# Aftermarket taillights for 2003 Altima?



## Hutnik15 (Feb 12, 2004)

I would like to know if anyone makes a taillight for the 2003 Altima, that is either red, or maybe smoked, i have seen the 2005 lights but they still look like euro style lights, is there any way i can change this for a less transparent light? 

Thank You,
Hutnik15


----------



## Coco (Apr 30, 2002)

No one sells smoked tail lights yet. But you can search around to see who can smoke or tint them for you. You can also do it yourself.


----------



## andys (Nov 23, 2004)

*Smoke Tail Light Film - Not Spray*



Coco said:


> No one sells smoked tail lights yet. But you can search around to see who can smoke or tint them for you. You can also do it yourself.
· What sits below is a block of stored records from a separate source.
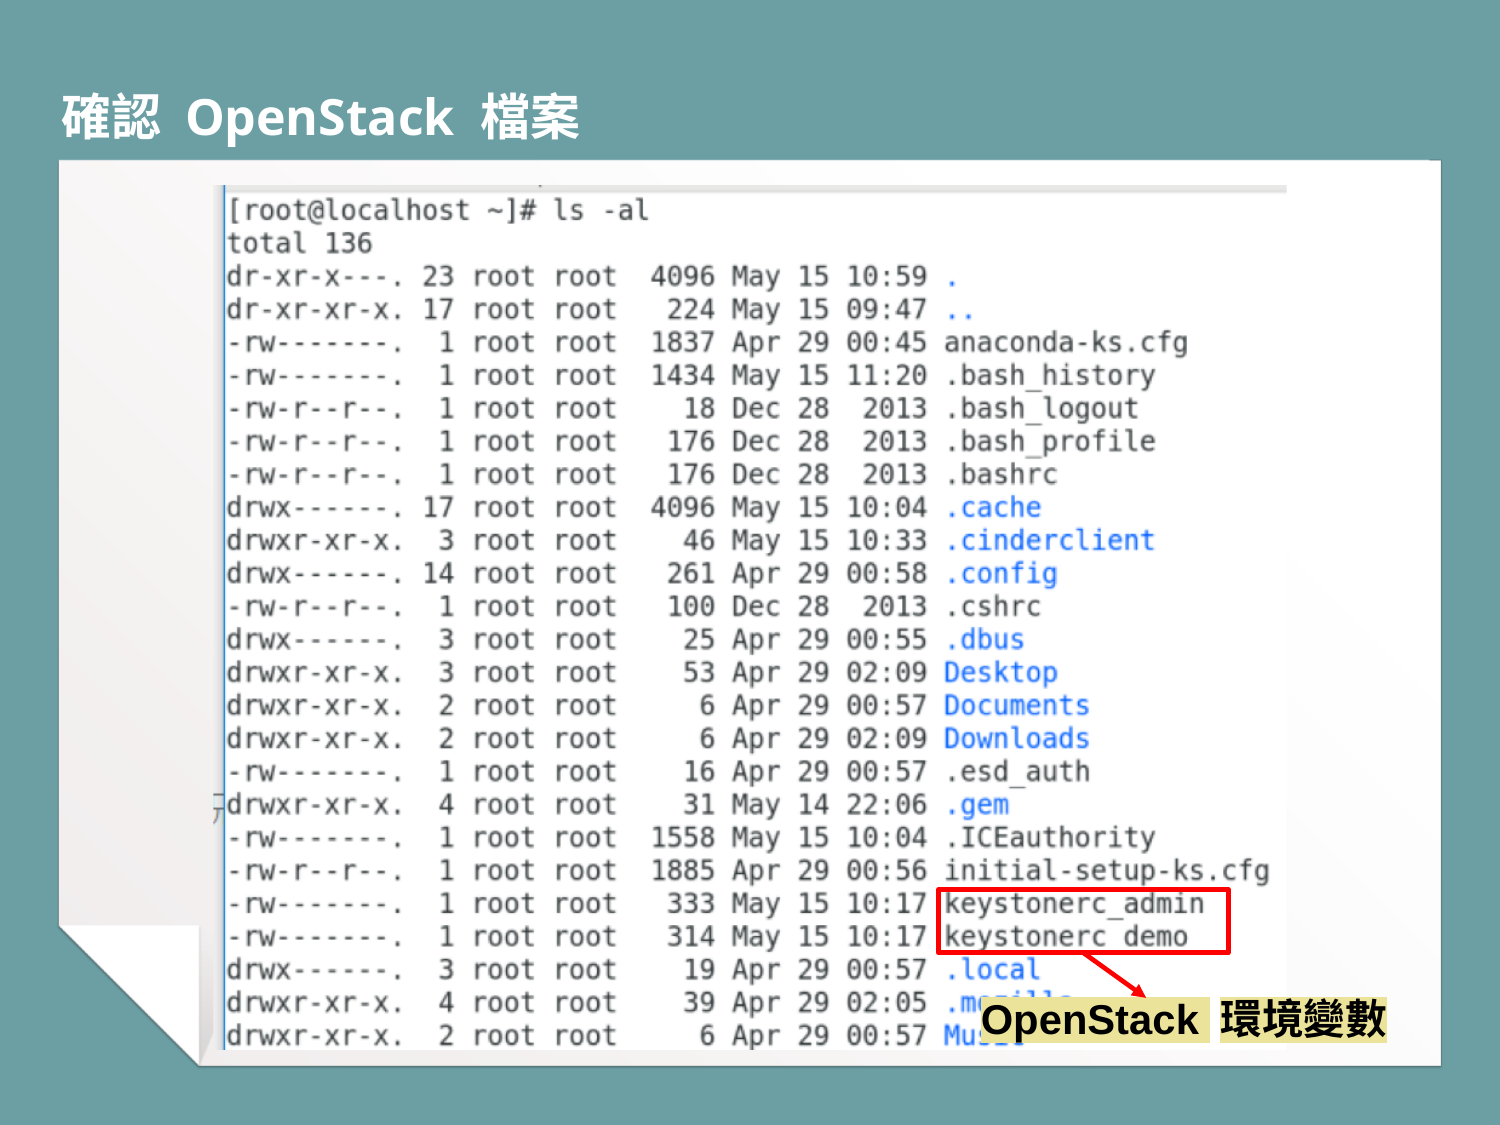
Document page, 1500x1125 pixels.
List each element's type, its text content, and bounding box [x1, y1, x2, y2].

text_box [1083, 952, 1147, 999]
title 確認 OpenStack 檔案 [46, 45, 1425, 160]
picture [0, 0, 1500, 1125]
text_box OpenStack 環境變數 [965, 977, 1442, 1075]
I carry the smoke film for headlights & Tail lights. You can buy the sheet and trim to fit for any make and model. You will find more info at
http://www.stickercity.com/store/customer/home.php?cat=494


----------



## Coco (Apr 30, 2002)

andys said:


> I carry the smoke film for headlights & Tail lights. You can buy the sheet and trim to fit for any make and model. You will find more info at
> http://www.stickercity.com/store/customer/home.php?cat=494


 Have you tested your film on 2002+ Altimas? Another company that sells film says it is hard to install on Altimas because of the round shape of the tail lights. Can you confirm? Also, do you have any pictures of Altimas with this smoke film installed?


----------



## Coco (Apr 30, 2002)

www.customenterprise.com also sells aftermarket tail lights.


----------



## BII (May 13, 2004)

This is spray-on, might be easier to get on round lights.


----------



## SPEEDO (Jun 9, 2003)

the tail lights on the SE-R are smoked


----------



## pete? (Jul 6, 2004)

bII said:


> This is spray-on, might be easier to get on round lights.


i would say to stay away from the spray on a rounded surface. on sentra lights im sure its rather easy becuase they are for the most part flat. but the altima has those rounded eges and with a spray it can be uneven, then your lights will be blotchy when you hit the brakes. i say the best way to go is to try useing that film and try to use a heat gun to mold it to the shape


----------